* [About this task]:
For each entry in the listing, produce an exact copy.

* * * *

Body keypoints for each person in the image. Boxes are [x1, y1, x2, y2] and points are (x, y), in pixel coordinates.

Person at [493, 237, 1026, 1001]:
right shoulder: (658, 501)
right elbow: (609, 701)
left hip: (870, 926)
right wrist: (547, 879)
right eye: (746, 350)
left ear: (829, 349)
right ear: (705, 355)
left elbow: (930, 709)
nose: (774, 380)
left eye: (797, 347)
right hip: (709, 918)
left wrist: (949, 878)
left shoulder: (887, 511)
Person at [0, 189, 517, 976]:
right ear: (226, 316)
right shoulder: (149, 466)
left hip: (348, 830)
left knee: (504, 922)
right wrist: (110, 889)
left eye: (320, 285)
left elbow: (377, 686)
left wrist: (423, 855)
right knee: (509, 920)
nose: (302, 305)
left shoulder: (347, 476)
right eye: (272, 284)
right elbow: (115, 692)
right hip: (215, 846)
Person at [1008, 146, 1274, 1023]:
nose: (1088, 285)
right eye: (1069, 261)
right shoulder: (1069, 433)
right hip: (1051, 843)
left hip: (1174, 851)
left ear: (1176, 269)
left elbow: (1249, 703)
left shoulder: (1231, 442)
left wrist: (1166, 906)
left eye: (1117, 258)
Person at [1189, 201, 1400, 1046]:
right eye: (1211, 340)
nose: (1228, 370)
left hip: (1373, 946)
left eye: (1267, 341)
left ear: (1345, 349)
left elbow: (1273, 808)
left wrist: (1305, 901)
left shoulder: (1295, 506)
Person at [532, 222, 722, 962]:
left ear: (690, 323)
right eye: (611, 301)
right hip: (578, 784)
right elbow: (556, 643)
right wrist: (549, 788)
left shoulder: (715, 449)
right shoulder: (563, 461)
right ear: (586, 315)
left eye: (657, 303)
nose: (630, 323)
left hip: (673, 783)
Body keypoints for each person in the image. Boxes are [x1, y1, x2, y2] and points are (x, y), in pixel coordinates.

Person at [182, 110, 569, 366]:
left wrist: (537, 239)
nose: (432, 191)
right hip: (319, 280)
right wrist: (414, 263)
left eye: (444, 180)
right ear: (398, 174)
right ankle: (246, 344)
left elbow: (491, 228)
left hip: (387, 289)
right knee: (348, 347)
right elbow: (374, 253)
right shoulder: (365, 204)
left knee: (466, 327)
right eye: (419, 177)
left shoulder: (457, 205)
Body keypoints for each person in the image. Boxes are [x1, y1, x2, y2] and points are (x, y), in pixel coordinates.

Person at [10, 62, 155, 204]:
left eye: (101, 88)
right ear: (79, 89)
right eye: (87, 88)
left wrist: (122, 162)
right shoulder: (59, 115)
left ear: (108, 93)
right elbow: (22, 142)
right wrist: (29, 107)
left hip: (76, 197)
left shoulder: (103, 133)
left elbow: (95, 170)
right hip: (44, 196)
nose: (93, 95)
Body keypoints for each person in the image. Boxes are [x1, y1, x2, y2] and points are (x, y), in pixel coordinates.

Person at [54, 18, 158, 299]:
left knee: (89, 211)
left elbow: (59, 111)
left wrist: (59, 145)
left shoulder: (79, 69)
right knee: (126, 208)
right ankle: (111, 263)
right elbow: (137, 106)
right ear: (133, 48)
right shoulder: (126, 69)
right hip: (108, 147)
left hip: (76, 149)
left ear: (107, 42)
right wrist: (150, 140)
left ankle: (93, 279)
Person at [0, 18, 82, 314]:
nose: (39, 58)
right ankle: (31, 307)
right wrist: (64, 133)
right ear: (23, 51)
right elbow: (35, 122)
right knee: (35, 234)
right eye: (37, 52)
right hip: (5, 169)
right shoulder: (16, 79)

* * * *

* [The completed task]:
Body keypoints for each person in the image. Boxes are [x1, y1, x2, y2] and points are (x, y), in pixel coordinates.

Person at [493, 237, 1026, 1001]:
right shoulder: (658, 501)
right elbow: (609, 701)
left hip: (870, 926)
right wrist: (547, 879)
right eye: (746, 350)
left ear: (829, 349)
right ear: (705, 355)
left elbow: (930, 709)
nose: (774, 380)
left eye: (797, 347)
right hip: (709, 918)
left wrist: (949, 878)
left shoulder: (887, 511)
Person at [0, 189, 517, 976]:
right ear: (226, 316)
right shoulder: (149, 466)
left hip: (348, 830)
left knee: (504, 922)
right wrist: (110, 889)
left eye: (320, 285)
left elbow: (377, 686)
left wrist: (423, 855)
right knee: (509, 920)
nose: (302, 305)
left shoulder: (347, 476)
right eye: (272, 284)
right elbow: (115, 692)
right hip: (215, 846)
Person at [1008, 146, 1274, 1023]:
nose: (1088, 285)
right eye: (1069, 261)
right shoulder: (1069, 433)
right hip: (1051, 843)
left hip: (1174, 851)
left ear: (1176, 269)
left elbow: (1249, 703)
left shoulder: (1231, 442)
left wrist: (1166, 906)
left eye: (1117, 258)
Person at [1189, 201, 1400, 1046]:
right eye: (1211, 340)
nose: (1228, 370)
left hip: (1373, 946)
left eye: (1267, 341)
left ear: (1345, 349)
left elbow: (1273, 808)
left wrist: (1305, 901)
left shoulder: (1295, 506)
Person at [532, 222, 722, 962]:
left ear: (690, 323)
right eye: (611, 301)
right hip: (578, 784)
right elbow: (556, 643)
right wrist: (549, 788)
left shoulder: (715, 449)
right shoulder: (563, 461)
right ear: (586, 315)
left eye: (657, 303)
nose: (630, 323)
left hip: (673, 783)
Body keypoints for each person in the image. Boxes are [x1, y1, x2, y2] and points are (x, y), in pixel coordinates.

Person at [182, 110, 569, 366]:
left wrist: (537, 239)
nose: (432, 191)
right hip: (319, 280)
right wrist: (414, 263)
left eye: (444, 180)
right ear: (398, 174)
right ankle: (246, 344)
left elbow: (491, 228)
left hip: (387, 289)
right knee: (348, 347)
right elbow: (374, 253)
right shoulder: (365, 204)
left knee: (466, 327)
right eye: (419, 177)
left shoulder: (457, 205)
Body keypoints for each person in the image. Boxes are [x1, y1, x2, y2] and points are (x, y), in pixel coordinates.

Person at [10, 62, 155, 204]:
left eye: (101, 88)
right ear: (79, 89)
right eye: (87, 88)
left wrist: (122, 162)
right shoulder: (59, 115)
left ear: (108, 93)
right elbow: (22, 142)
right wrist: (29, 107)
left hip: (76, 197)
left shoulder: (103, 133)
left elbow: (95, 170)
right hip: (44, 196)
nose: (93, 95)
Body keypoints for each person in the image. Boxes are [x1, y1, x2, y2] and points are (x, y), in pixel coordinates.

Person at [54, 18, 158, 299]:
left knee: (89, 211)
left elbow: (59, 111)
left wrist: (59, 145)
left shoulder: (79, 69)
right knee: (126, 208)
right ankle: (111, 263)
right elbow: (137, 106)
right ear: (133, 48)
right shoulder: (126, 69)
right hip: (108, 147)
left hip: (76, 149)
left ear: (107, 42)
right wrist: (150, 140)
left ankle: (93, 279)
Person at [0, 18, 82, 314]:
nose: (39, 58)
right ankle: (31, 307)
right wrist: (64, 133)
right ear: (23, 51)
right elbow: (35, 122)
right knee: (35, 234)
right eye: (37, 52)
right hip: (5, 169)
right shoulder: (16, 79)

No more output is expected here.